* [Provided passage]
==========
A mother-daughter conversation on food and cooking (mostly)

Tuesday, December 26, 2006

Southwestern food

I wish I could eat some Patagonia tamales! Last Christmas I made green chile and pork tamales and froze a bunch; if I have time at New Year's, I may do the same thing.

It's been a Southwestern cooking frenzy here for the past 24 hours. We had huevos rancheros for Christmas brunch. I made a surprisingly good recipeless salsa using broiled tomatillos, a few soaked New Mexican red chiles, a can of diced tomatoes, half an onion, cilantro, garlic, and lemon juice from Lawson's very bitter Meyer lemon tree. My egg-frying skills mysteriously abandoned me, but salsa is good for covering up messes like that. We had some excellent pineapple on the side.

Then, because the border foods cookbook you gave me is so inspiring and because Lawson gave me a tortilla press for Christmas, I made red chile sauce and homemade corn tortillas and assembled some stacked New Mexican sour cream enchiladas for dinner. We ate them with Anasazi beans (my last bag). The tortillas were not quite thin enough, but that was fine for stacked enchiladas. They had wonderful corn flavor.

For lunch today I made some flour tortillas, and we ate them with melted cheese and the rest of the salsa.

I love a lot of things about that Peyton cookbook, but I especially like that he confirms many of my own cooking methods. I never presoak beans, and he says most cooks he interviewed don't either. I always use the blender to puree soaked red chiles for enchilada sauce, so there are tiny flecks of chile skin in my sauces; I tried a food mill once, and it was messy and inconvenient. The book says my way is standard home technique. I use olive oil to make the roux for red chile sauce, something you taught me, and that's what he recommends as a substitute for lard in that particular instance (not all -- he says tamales require lard, and I agree). I never realized how New Mexican my cooking is -- I always figured I'd just adapted and bastardized things, but actually my red chile sauce recipe is completely identical to his.

I also like how well he describes the profound craving for Mexican food that he experienced when he moved overseas -- some need for the combination of chiles, corn, and cheese that no other cuisine can match. I felt much the same thing when I moved out to South Carolina, and it's only in my own kitchen that I can satisfy it. In no restaurant outside of New Mexico can you get proper New Mexican enchiladas.
==========
* [Required work]
Can you transcribe the Southwestern food post from "I wish I could" up to and including "on the side."?

(Photographed scenes and their lens parameters)
==========
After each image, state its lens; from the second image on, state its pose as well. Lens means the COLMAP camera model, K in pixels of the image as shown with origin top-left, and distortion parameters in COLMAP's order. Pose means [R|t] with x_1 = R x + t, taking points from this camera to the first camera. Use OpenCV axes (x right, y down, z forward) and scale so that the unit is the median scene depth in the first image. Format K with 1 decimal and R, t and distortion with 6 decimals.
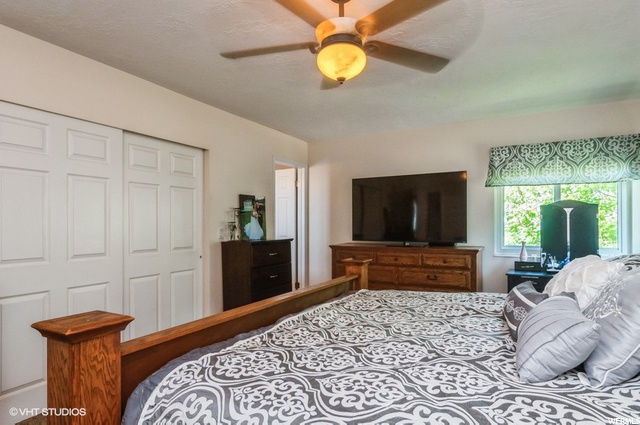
lens RADIAL K [[363.6, 0, 316.4], [0, 363.6, 224.7], [0, 0, 1]] dist [0.001713, 0.000351]
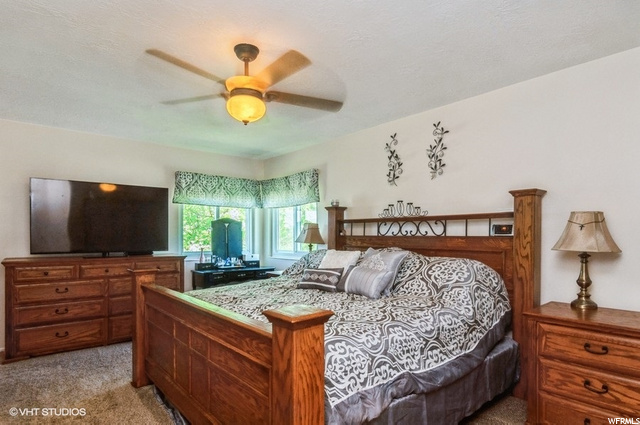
lens RADIAL K [[363.6, 0, 316.4], [0, 363.6, 224.7], [0, 0, 1]] dist [0.001713, 0.000351]
pose [[0.341360, 0.028362, 0.939505, -0.527661], [-0.005644, 0.999588, -0.028125, -0.002480], [-0.939916, 0.004298, 0.341380, 0.168637]]
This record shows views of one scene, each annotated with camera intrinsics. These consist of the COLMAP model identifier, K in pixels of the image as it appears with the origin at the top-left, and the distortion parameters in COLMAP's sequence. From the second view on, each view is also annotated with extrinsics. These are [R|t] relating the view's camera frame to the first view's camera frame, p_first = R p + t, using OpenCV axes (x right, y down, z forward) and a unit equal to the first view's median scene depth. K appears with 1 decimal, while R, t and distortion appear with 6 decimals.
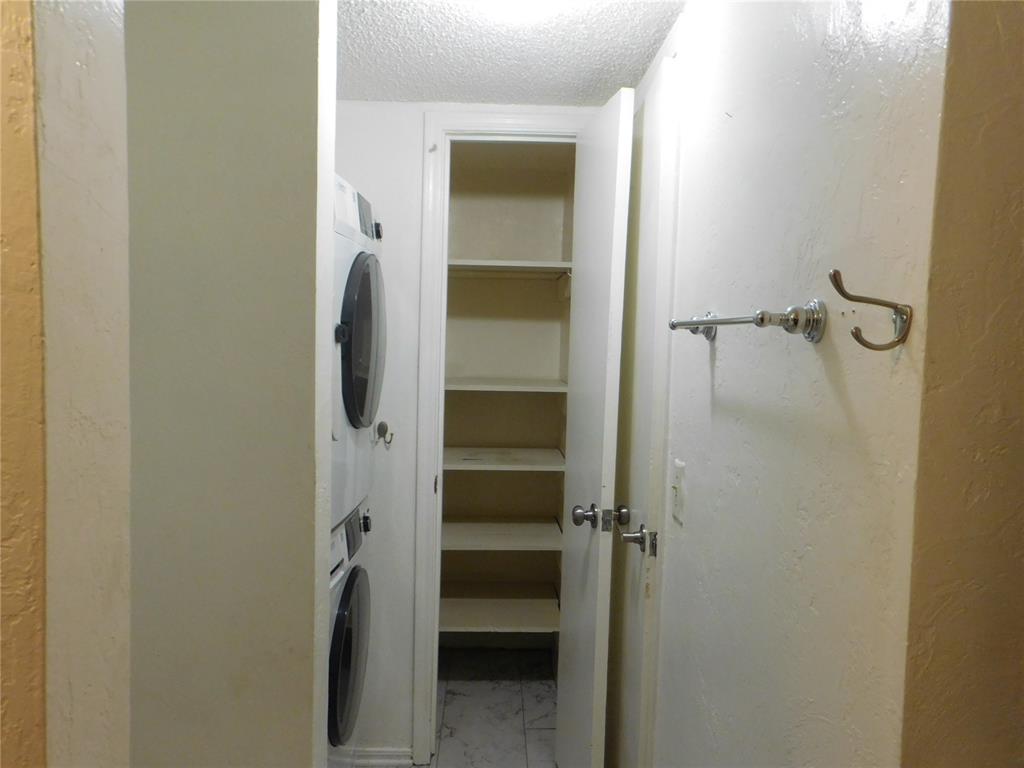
lens RADIAL K [[776.4, 0, 512.0], [0, 776.4, 384.0], [0, 0, 1]] dist [-0.014011, 0.056937]
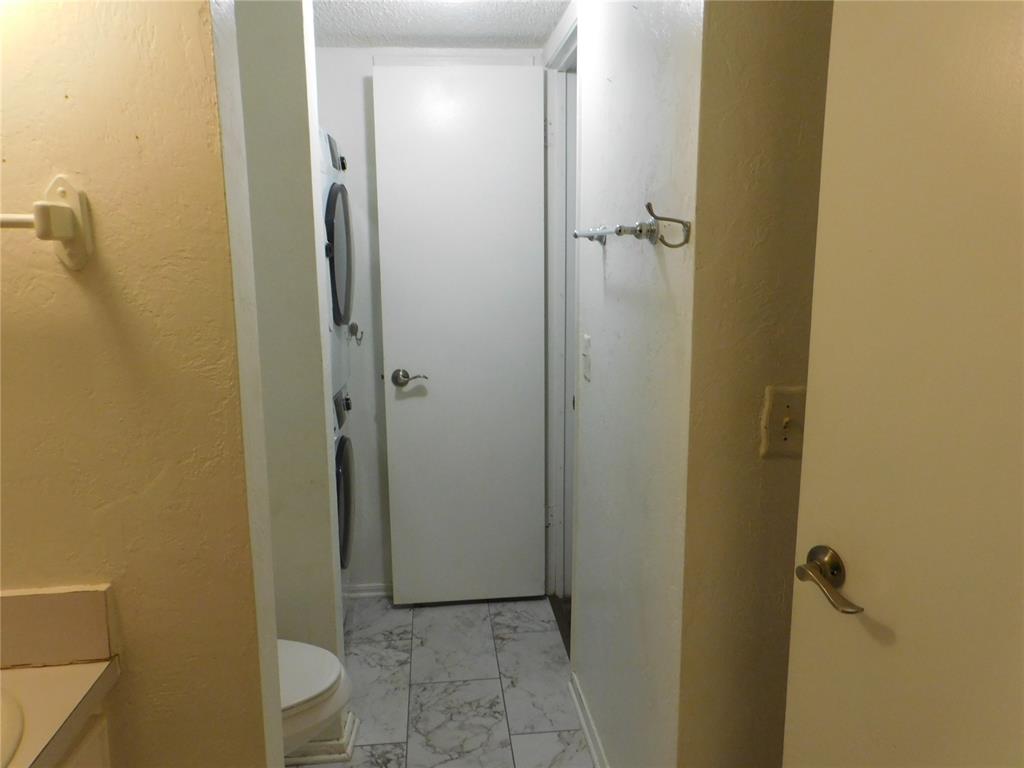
==========
* [Response to this exercise]
I wish I could eat some Patagonia tamales! Last Christmas I made green chile and pork tamales and froze a bunch; if I have time at New Year's, I may do the same thing.

It's been a Southwestern cooking frenzy here for the past 24 hours. We had huevos rancheros for Christmas brunch. I made a surprisingly good recipeless salsa using broiled tomatillos, a few soaked New Mexican red chiles, a can of diced tomatoes, half an onion, cilantro, garlic, and lemon juice from Lawson's very bitter Meyer lemon tree. My egg-frying skills mysteriously abandoned me, but salsa is good for covering up messes like that. We had some excellent pineapple on the side.